Безоглядное доверие к информации от ИИ может спровоцировать юридические и репутационные проблемы, а также распространение дезинформации и принятие неверных решений. Масштаб последствий зависит от сферы применения и от того, насколько критичны решения, основанные на контенте от LLM.

Как злоумышленники пользуются чрезмерным доверием:

1. Распространение дезинформации. Злоумышленник может «кормить» модель ложными данными. Затем модель генерирует такую же информацию, а пользователь ее распространяет. Это легко представить, например в СМИ, где генерацию контента делегируют LLM.

2. Интеграция небезопасного кода. Разработчики могут взять сгенерированный моделью код и внедрить его в продукт. Так в продукте появляются уязвимости.

3. Ошибочные решения. Принятие бизнес-решений на основе выводов LLM без должной проверки и критического осмысления может спровоцировать опасные действия и недооценку угроз.

Как защититься?

1. Шифрование данных.
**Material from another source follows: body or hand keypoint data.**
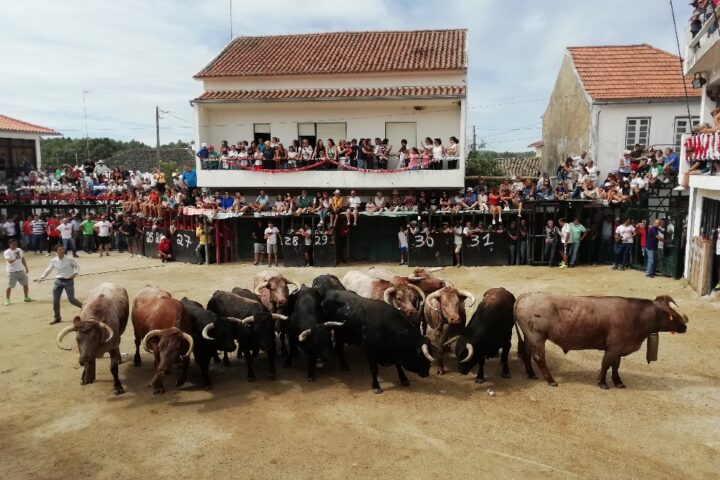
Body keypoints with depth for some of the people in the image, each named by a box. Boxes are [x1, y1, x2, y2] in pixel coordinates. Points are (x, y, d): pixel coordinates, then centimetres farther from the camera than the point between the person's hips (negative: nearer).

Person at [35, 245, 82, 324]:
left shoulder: (69, 259, -9)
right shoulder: (54, 261, 2)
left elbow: (77, 266, 0)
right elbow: (48, 270, 15)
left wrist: (75, 273, -17)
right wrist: (42, 277, 9)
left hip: (68, 281, -4)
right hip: (58, 281, 4)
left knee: (71, 300, -5)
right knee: (55, 300, 5)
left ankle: (83, 306, 23)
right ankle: (57, 317, 19)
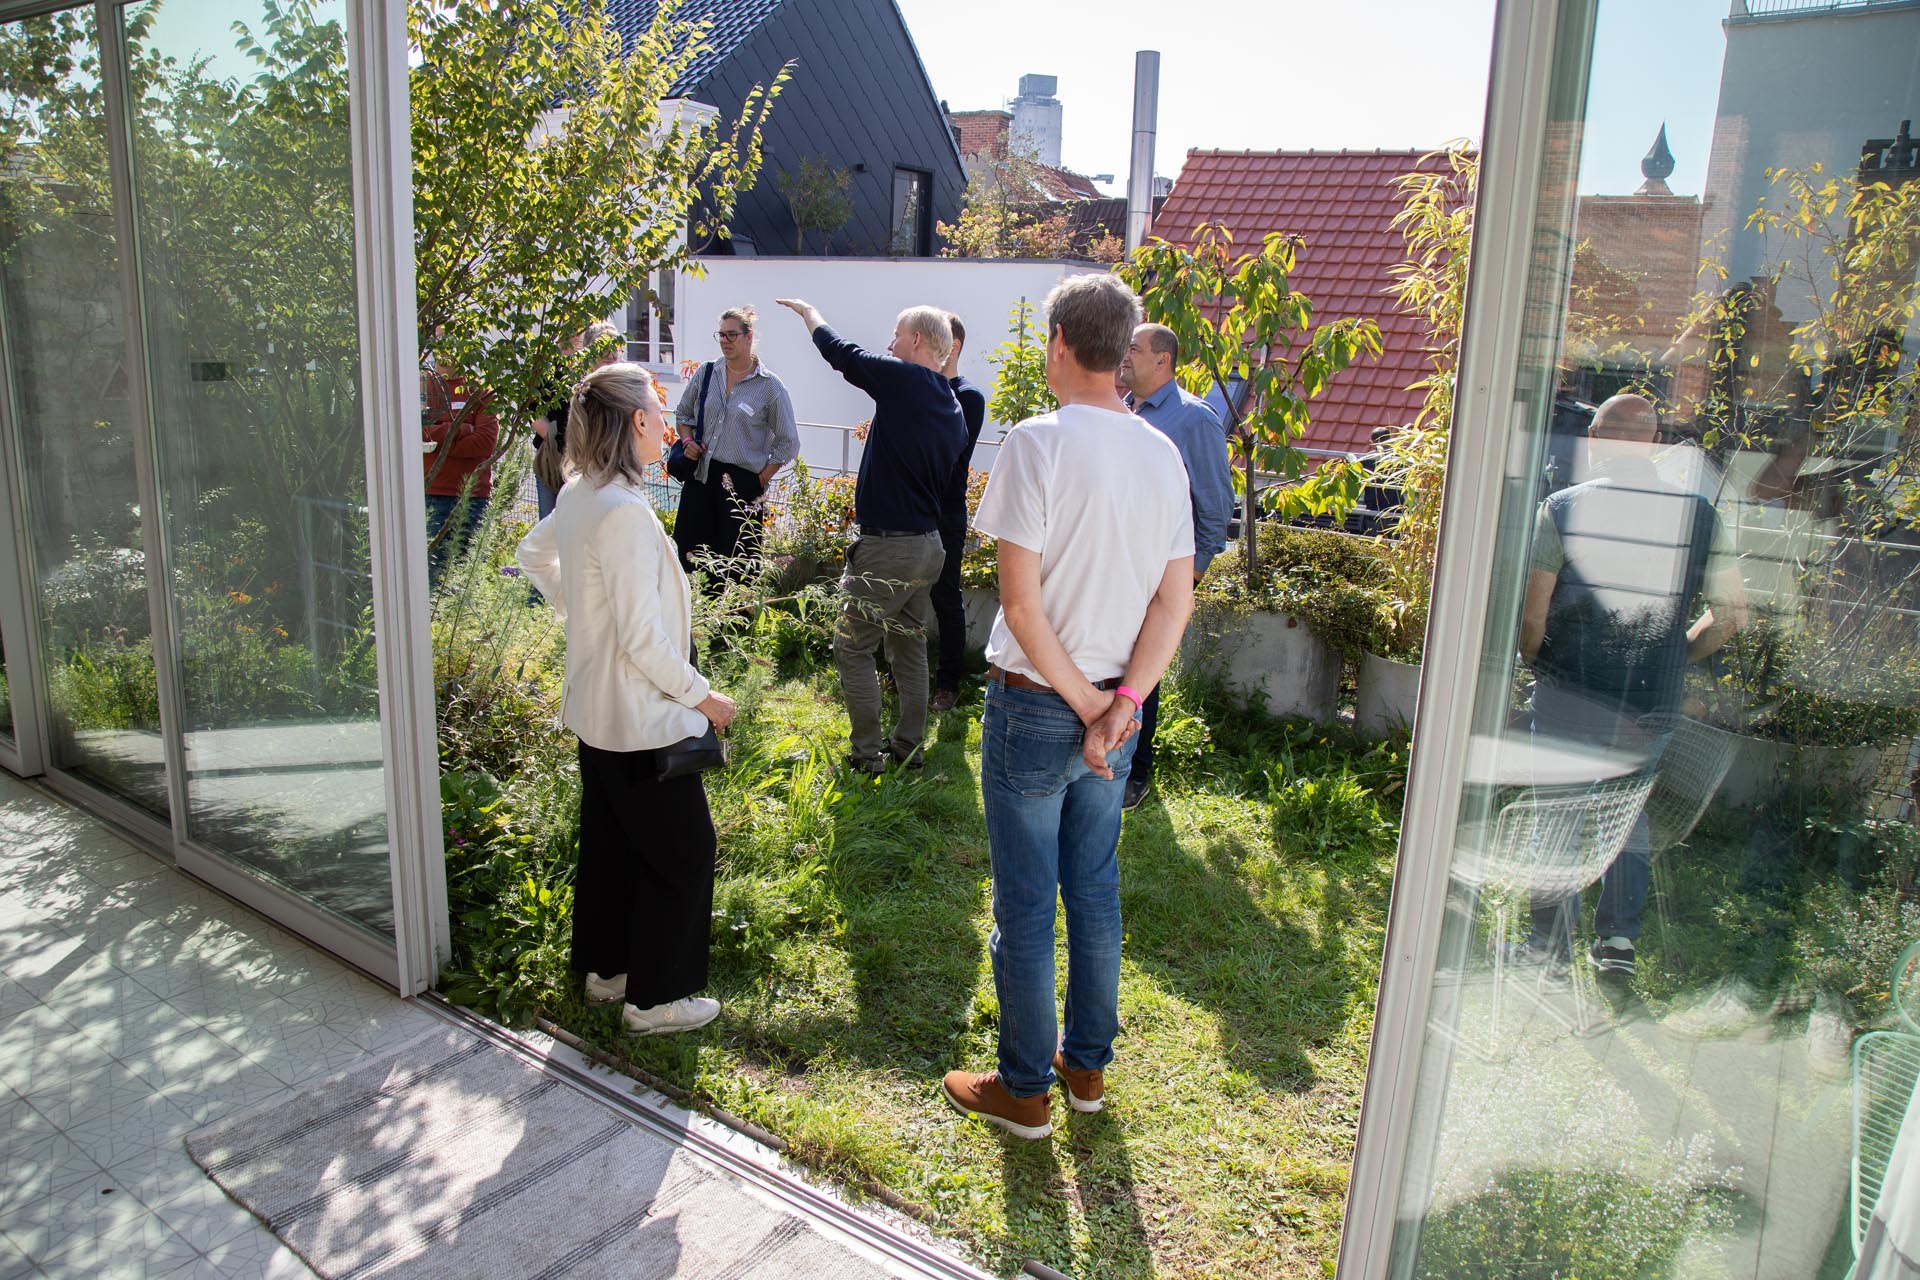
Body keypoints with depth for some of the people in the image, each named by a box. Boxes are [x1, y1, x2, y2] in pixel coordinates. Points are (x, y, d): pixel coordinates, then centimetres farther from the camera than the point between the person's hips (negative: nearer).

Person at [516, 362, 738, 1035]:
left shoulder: (575, 496, 3)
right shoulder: (625, 512, -26)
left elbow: (533, 555, 24)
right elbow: (643, 639, -25)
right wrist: (701, 695, -13)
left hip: (595, 711, 9)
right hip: (643, 718, -9)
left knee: (610, 840, 21)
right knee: (682, 853, 5)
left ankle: (605, 968, 37)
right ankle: (656, 997, 16)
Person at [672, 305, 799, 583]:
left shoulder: (770, 387, -4)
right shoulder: (706, 373, 7)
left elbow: (788, 443, -1)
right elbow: (683, 414, 22)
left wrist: (761, 480, -6)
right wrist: (688, 441, 3)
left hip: (742, 484, -4)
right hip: (701, 477, 4)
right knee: (687, 555, 5)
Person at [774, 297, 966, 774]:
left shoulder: (903, 379, -14)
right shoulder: (954, 408, 9)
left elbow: (839, 351, -1)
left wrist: (807, 311, 15)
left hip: (886, 547, -8)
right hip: (929, 544, 8)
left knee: (852, 646, 3)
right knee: (909, 645, 17)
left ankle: (867, 752, 7)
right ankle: (908, 744, 25)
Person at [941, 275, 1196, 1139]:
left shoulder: (1038, 443, -16)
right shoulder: (1163, 454, 3)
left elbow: (1021, 600, -20)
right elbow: (1176, 601, 0)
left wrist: (1086, 706, -12)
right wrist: (1122, 703, -7)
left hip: (1037, 709, -6)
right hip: (1114, 712, 6)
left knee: (1025, 905, 8)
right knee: (1095, 893, 19)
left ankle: (1024, 1089, 23)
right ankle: (1087, 1066, 34)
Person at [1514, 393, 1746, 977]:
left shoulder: (1563, 508, -10)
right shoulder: (1699, 514, -1)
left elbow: (1531, 613, -13)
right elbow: (1731, 613, 3)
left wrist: (1535, 661, 6)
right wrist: (1674, 657, 17)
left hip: (1571, 694, -3)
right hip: (1654, 704, 3)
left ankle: (1551, 945, 19)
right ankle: (1618, 938, 22)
Защищайте модели с помощью шифрования.

2. Контроль доступа. Внедряйте двухфакторную аутентификацию и другие меры контроля доступа, чтобы допускать к модели только авторизованных пользователей.

3. Мониторинг использования модели. Следите за несанкционированным использованием модели и реагируйте на подозрительную активность.

4. Ограничение доступа к ресурсам. Ограничьте доступ модели к сетевым ресурсам и внутренним API, чтобы предотвратить внешние атаки и утечки данных.

5. Регулярный аудит логов доступа. Проводите мониторинг и аудит логов доступа.

Model Theft

Кража предобученной модели

Злоумышленники могут просто «угнать» вашу модель, чтобы достать чувствительные корпоративные данные или получить преимущество в конкуренции с вашей компанией.

Как может произойти кража модели:

1. Взлом инфраструктуры. Злоумышленники используют уязвимости в системах безопасности компании, получают доступ к репозиториям моделей и скачивают их.

2. «Обратная разработка» (Reverse Engineering). Атакующие могут исследовать уже развернутые модели, чтобы понять их архитектуру и параметры, что позволяет создать аналогичную модель.

3. Атаки через побочные каналы. Используя побочные каналы, злоумышленники могут извлекать веса модели и другую конфиденциальную информацию.

Как защититься?

1. Шифрование данных. Защищайте данные и коммуникации между компонентами системы с помощью шифрования.

2. Случайные задержки в обработке запросов. Вводите случайные задержки, чтобы затруднить анализ времени отклика и снизить вероятность обратной разработки.

3. Изоляция процессов. Разделяйте критические операции и данные от других процессов. Так вы снизите риск утечки информации.

4. Мониторинг активности системы. Регулярно отслеживайте активность системы для выявления аномалий и потенциальных атак.

5. Ограничение доступа к репозиториям. Убедитесь, что доступ к моделям и данным имеют только авторизованные пользователи с необходимыми правами.

6. Правовая защита. Укрепляйте правовую защиту модели через патенты. Это даст основания для юридических действий в случае кражи.